The bone wars did have a happy ending of a sort, because they nudged Leidy back to important work in other fields. After abandoning paleontology, he returned to other areas in which he’d long been interested. Before his work on the ancient fauna of North America, Leidy had been the country’s leading parasitologist. While Cope and Marsh went off searching for bigger, better bones, Leidy roamed the fish markets in Philadelphia, scouring the seafood entrails for novel parasites. Among his microscopic discoveries were the microorganism in pork that causes trichinosis and the source of canine heartworm. Leidy also worked in anatomy and pathology, and he used his skill with microscopes to help police distinguish human blood from chicken remains. He studied gems and minerals, too, and left his sizable collection to the Smithsonian.

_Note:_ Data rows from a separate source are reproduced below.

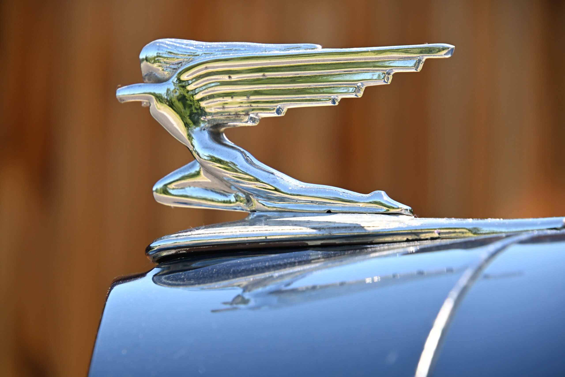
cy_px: 188
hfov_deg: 10.6
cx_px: 282
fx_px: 3037
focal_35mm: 194
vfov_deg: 7.1
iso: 400
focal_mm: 129
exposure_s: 1/160
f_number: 5.6
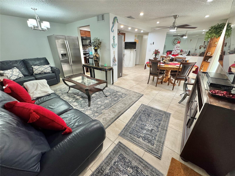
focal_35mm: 14
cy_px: 88
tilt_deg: -24.8
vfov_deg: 85.7
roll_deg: -0.4
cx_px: 118
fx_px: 95
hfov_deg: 102.1
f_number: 2.2
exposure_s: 1/60
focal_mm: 2.22
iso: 160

It’s hard to say if anyone emerged the victor of the bone wars, but we do at least have scientific stats. By the end of the century, Marsh had discovered 80 kinds of dinosaur, and Cope found 56. But Joseph Leidy’s work described a wider world: In addition to some fossil beasts, he named at least 100 protozoans and 300 invertebrates. “Leidy was a man of facts,” writes Warren. “Because historians and popularizers of science are attracted to unifying principles and the clash of opinions, rather than to the recitation of data … there has been a tendency to let him rest in peace.”